Lenses were clamped to clean electronics grade silicon substrates and completely submerged in an aqueous environment. Lateral Force Microscopy (LFM) measurements were made, providing information on frictional force between a nanoscopic tip and the contact lens. To complement these data, force spectroscopy measurements were also made.
Results and Discussion: :
Analysis of the data suggests that different types of friction are present on the different lenses. This seems to be dependent on the lens composition, and makes direct comparison between the lenses difficult.
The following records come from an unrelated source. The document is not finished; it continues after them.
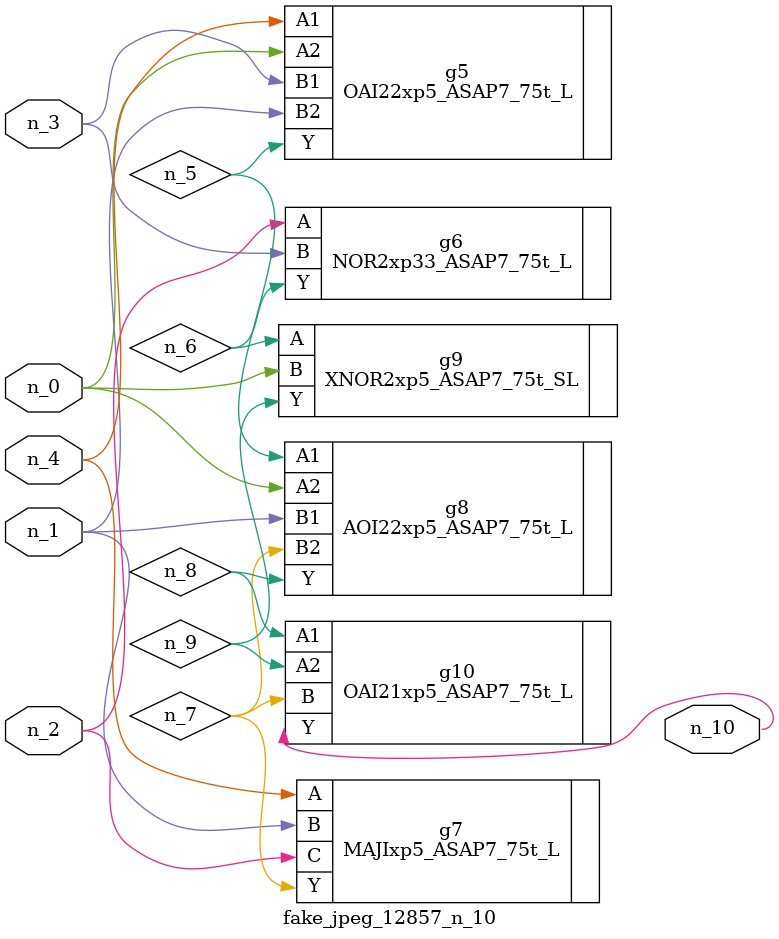
<source format=v>
module fake_jpeg_12857_n_10 (n_3, n_2, n_1, n_0, n_4, n_10);

input n_3;
input n_2;
input n_1;
input n_0;
input n_4;

output n_10;

wire n_8;
wire n_9;
wire n_6;
wire n_5;
wire n_7;

OAI22xp5_ASAP7_75t_L g5 ( 
.A1(n_4),
.A2(n_0),
.B1(n_3),
.B2(n_1),
.Y(n_5)
);

NOR2xp33_ASAP7_75t_L g6 ( 
.A(n_2),
.B(n_3),
.Y(n_6)
);

MAJIxp5_ASAP7_75t_L g7 ( 
.A(n_4),
.B(n_1),
.C(n_2),
.Y(n_7)
);

AOI22xp5_ASAP7_75t_L g8 ( 
.A1(n_5),
.A2(n_0),
.B1(n_1),
.B2(n_7),
.Y(n_8)
);

OAI21xp5_ASAP7_75t_L g10 ( 
.A1(n_8),
.A2(n_9),
.B(n_7),
.Y(n_10)
);

XNOR2xp5_ASAP7_75t_SL g9 ( 
.A(n_6),
.B(n_0),
.Y(n_9)
);


endmodule
</source>
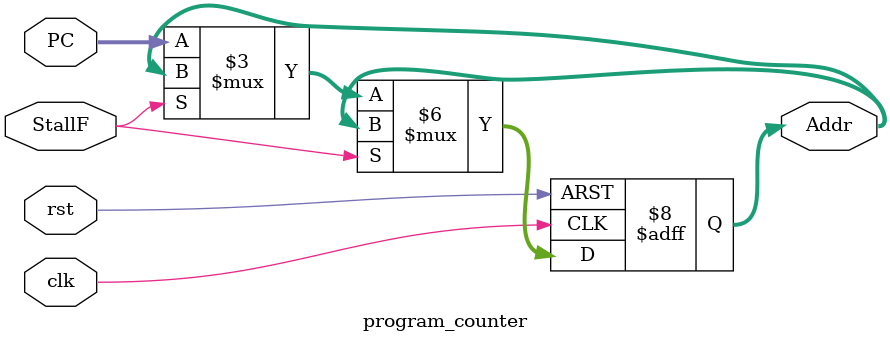
<source format=sv>
module program_counter (
	input  logic clk,rst,StallF,
	input  logic [31:0] PC,
	output logic [31:0] Addr
);

	always_ff @( posedge clk or posedge rst ) begin
	 if (rst) 
	   		Addr <= 32'd0;
	 else if ( StallF )
			Addr <= Addr;
	 else if ( ~ StallF )
			Addr <= PC;
	end	
endmodule

</source>
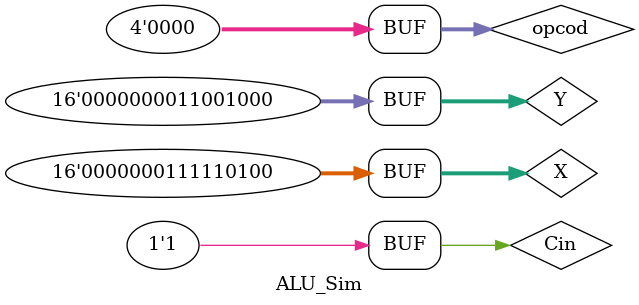
<source format=v>
`timescale 1ns / 1ps

module ALU_Sim();
reg [15:0]X;
reg [15:0]Y;
reg Cin;

reg [3:0]opcod;

wire V;
wire [15:0]out;
wire Cout;
wire lt;
wire eq;
wire gt;

//module ALU(X,Y,out,Cin,Cout,lt,eq,gt,V,opcod);
ALU alu1(X,Y,out,Cin,Cout,lt,eq,gt,V,opcod);


initial 

begin

//opcod:000 unsigned addition
X=1; Y=2; Cin=0; opcod=3'b000;

#5 X=200; Y=300; Cin=0; opcod=3'b000;

#5 X=200; Y=300; Cin=1; opcod=3'b000;

#5 X=300; Y=-5; Cin=0; opcod=3'b000;

//opcod:001 Signed Addition/Sub

#5 X=300; Y=200; Cin=0; opcod=3'b001;

#5 X=300; Y=200; Cin=1; opcod=3'b001;


//opcod:010 Bitwise AND
#5  X = 16'b1000_1000_1000_1000; Y = 16'b1111_1111_1111_1111; Cin = 0; opcod = 3'b010;

#5 X= 16'b0101_1010_1110_1110; Y=16'b1111_0000_1111_1100; Cin=0; opcod=3'b010; 

//opcod:011 Bitwise OR
#5  X = 16'b1000_1000_1000_1000; Y = 16'b1111_1111_1111_1111; Cin = 0; opcod = 3'b011;

#5 X= 16'b0101_1010_1110_1110; Y=16'b1111_0000_1111_1100; Cin=0; opcod=3'b011; 


#5 X=3; Y=3; Cin=1; opcod=3'b001;

#5 X=40; Y=22; Cin=0; opcod=3'b001;

#5 X=500; Y=200; Cin=1; opcod=3'b000;



end 


endmodule


</source>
Slip stick friction was observed for AVM lenses while the FDAR lenses showed properties that were more similar to solids. Force spectroscopy measurements also showed significant differences between the lenses. The differences are thought to be related to surface properties. Specifically, it is believed that the slip stick observations with the AVM lenses are the result of the formation of an interfacial polymer layer due to relationship of the wetting agent and the aqueous interface. Work using of modified AFM tips to further examine the nature of the interactions and measurement of friction on polymer surfaces with interfacial brush layers is ongoing.
A novel aqueous technique has been developed for the measurement of friction on the surfaces of contact lenses. The results suggest that there are differences in the absolute friction as well as the nature of the interactions between the AFM tip and the surface which it is thought may play a role in lens comfort.